The study has some limitations, including its retrospective design, lack of a control group (non-COVID-19 critically-ill patients), absence of an analysis of muscle mass changes over time, and the absence of serum samples for inflammatory marker measurements. It is also important to note that the length of the analysis, limited to 3 months of follow-up, may have been insufficient to capture long-term complications, as previously shown in studies of myosteatosis and muscle composition in non-COVID-19 critically ill patients, which demonstrated the importance of this biomarker in long-term survival, proving more marked than in acute outcomes[34]. Furthermore, no data was available in the present study on dietary intake, physical activity, socioeconomic status, or nutritional care support, factors which may well have affected SMI, SMD, and outcomes.
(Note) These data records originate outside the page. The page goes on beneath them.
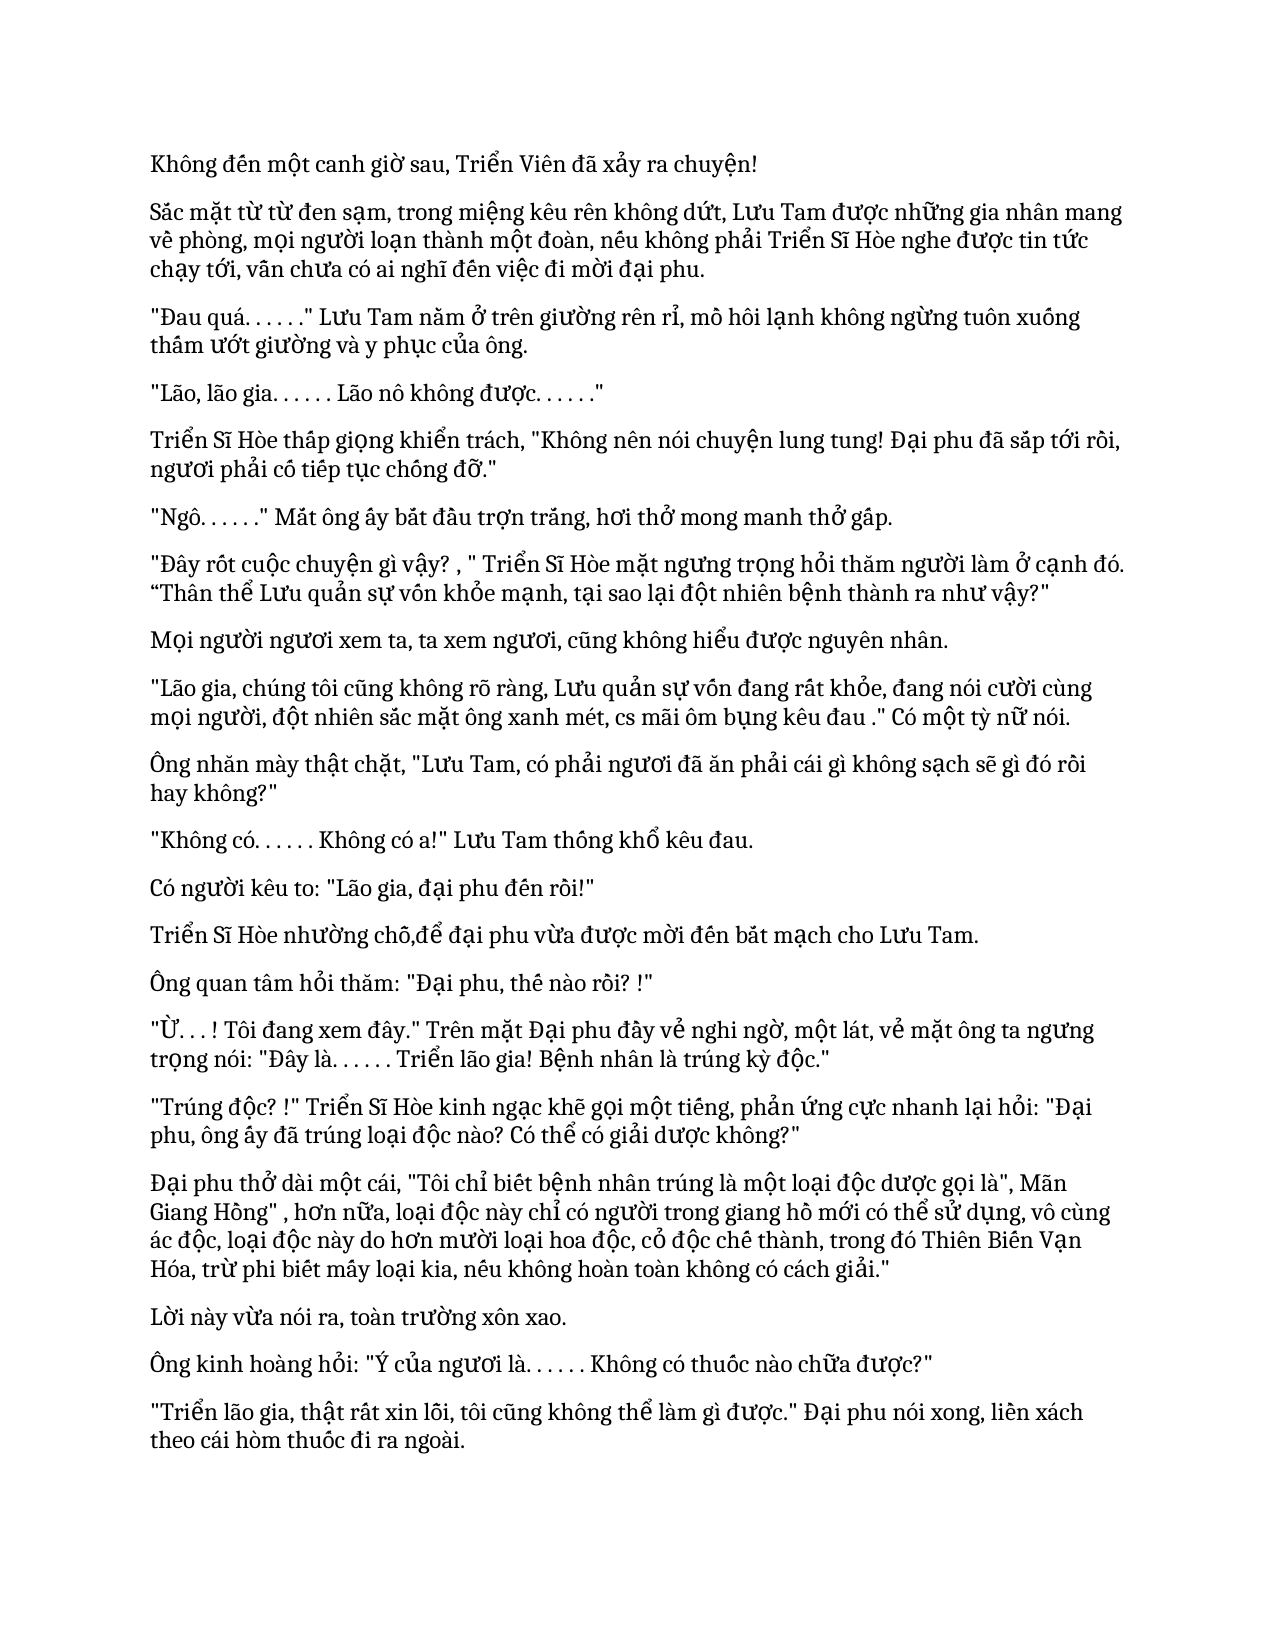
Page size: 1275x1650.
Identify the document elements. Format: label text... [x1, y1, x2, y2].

text Ông quan tâm hỏi thăm: "Đại phu, thế nào rồi? !" [150, 969, 1125, 997]
text Ông kinh hoàng hỏi: "Ý của ngươi là. . . . . . Không có thuốc nào chữa được?" [150, 1350, 1125, 1379]
text Sắc mặt từ từ đen sạm, trong miệng kêu rên không dứt, Lưu Tam được những gia nhân mang về phòng, mọi người loạn thành một đoàn, nếu không phải Triển Sĩ Hòe nghe được tin tức chạy tới, vẫn chưa có ai nghĩ đến việc đi mời đại phu. [150, 197, 1125, 284]
text Mọi người ngươi xem ta, ta xem ngươi, cũng không hiểu được nguyên nhân. [150, 626, 1125, 655]
text "Đau quá. . . . . ." Lưu Tam nằm ở trên giường rên rỉ, mồ hôi lạnh không ngừng tuôn xuống thấm ướt giường và y phục của ông. [150, 302, 1125, 360]
text Lời này vừa nói ra, toàn trường xôn xao. [150, 1302, 1125, 1331]
text "Trúng độc? !" Triển Sĩ Hòe kinh ngạc khẽ gọi một tiếng, phản ứng cực nhanh lại hỏi: "Đại phu, ông ấy đã trúng loại độc nào? Có thể có giải dược không?" [150, 1092, 1125, 1150]
text Ông nhăn mày thật chặt, "Lưu Tam, có phải ngươi đã ăn phải cái gì không sạch sẽ gì đó rồi hay không?" [150, 750, 1125, 807]
text Đại phu thở dài một cái, "Tôi chỉ biết bệnh nhân trúng là một loại độc dược gọi là", Mãn Giang Hồng" , hơn nữa, loại độc này chỉ có người trong giang hồ mới có thể sử dụng, vô cùng ác độc, loại độc này do hơn mười loại hoa độc, cỏ độc chế thành, trong đó Thiên Biến Vạn Hóa, trừ phi biết mấy loại kia, nếu không hoàn toàn không có cách giải." [150, 1169, 1125, 1284]
text "Lão gia, chúng tôi cũng không rõ ràng, Lưu quản sự vốn đang rất khỏe, đang nói cười cùng mọi người, đột nhiên sắc mặt ông xanh mét, cs mãi ôm bụng kêu đau ." Có một tỳ nữ nói. [150, 674, 1125, 731]
text Có người kêu to: "Lão gia, đại phu đến rồi!" [150, 874, 1125, 902]
text "Triển lão gia, thật rất xin lỗi, tôi cũng không thể làm gì được." Đại phu nói xong, liền xách theo cái hòm thuốc đi ra ngoài. [150, 1397, 1125, 1455]
text Triển Sĩ Hòe nhường chỗ,để đại phu vừa được mời đến bắt mạch cho Lưu Tam. [150, 921, 1125, 950]
text "Đây rốt cuộc chuyện gì vậy? , " Triển Sĩ Hòe mặt ngưng trọng hỏi thăm người làm ở cạnh đó. “Thân thể Lưu quản sự vốn khỏe mạnh, tại sao lại đột nhiên bệnh thành ra như vậy?" [150, 550, 1125, 607]
text "Ừ. . . ! Tôi đang xem đây." Trên mặt Đại phu đầy vẻ nghi ngờ, một lát, vẻ mặt ông ta ngưng trọng nói: "Đây là. . . . . . Triển lão gia! Bệnh nhân là trúng kỳ độc." [150, 1016, 1125, 1074]
text "Lão, lão gia. . . . . . Lão nô không được. . . . . ." [150, 379, 1125, 407]
text "Ngô. . . . . ." Mắt ông ấy bắt đầu trợn trắng, hơi thở mong manh thở gấp. [150, 502, 1125, 531]
text Không đến một canh giờ sau, Triển Viên đã xảy ra chuyện! [150, 150, 1125, 179]
text Triển Sĩ Hòe thấp giọng khiển trách, "Không nên nói chuyện lung tung! Đại phu đã sắp tới rồi, ngươi phải cố tiếp tục chống đỡ." [150, 426, 1125, 484]
text "Không có. . . . . . Không có a!" Lưu Tam thống khổ kêu đau. [150, 826, 1125, 855]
In the study cohort, 22.5% of patients died in the short-term. Consistent with previous studies, mortality rates in patients hospitalized due to COVID-19 in Brazil ranged from 21.7 to 47.3%[52,53] versus mortality rates globally of 8 to 21% in patients hospitalized for SARS-CoV-2 pneumonia[54-57]. Therefore, the study results need to be further validated in other countries to increase generalizability.

Conclusions

In the present study cohort, a low SMD (irrespective of being a pre-existing condition or a phenotype induced by COVID-19), high NLR, and a combination of these two pro-inflammatory factors, at diagnosis for SARS-Cov-2 infection predicted the severity of COVID-19. To our knowledge, this is the first study investigating the impact of both parameters on COVID-19 clinical outcomes. This new prognostic biomarker may help identify patients at risk for poorer outcomes at an early stage of COVID-19, and further studies are warranted to address its value as a predictive biomarker for COVID-19 therapeutic interventions.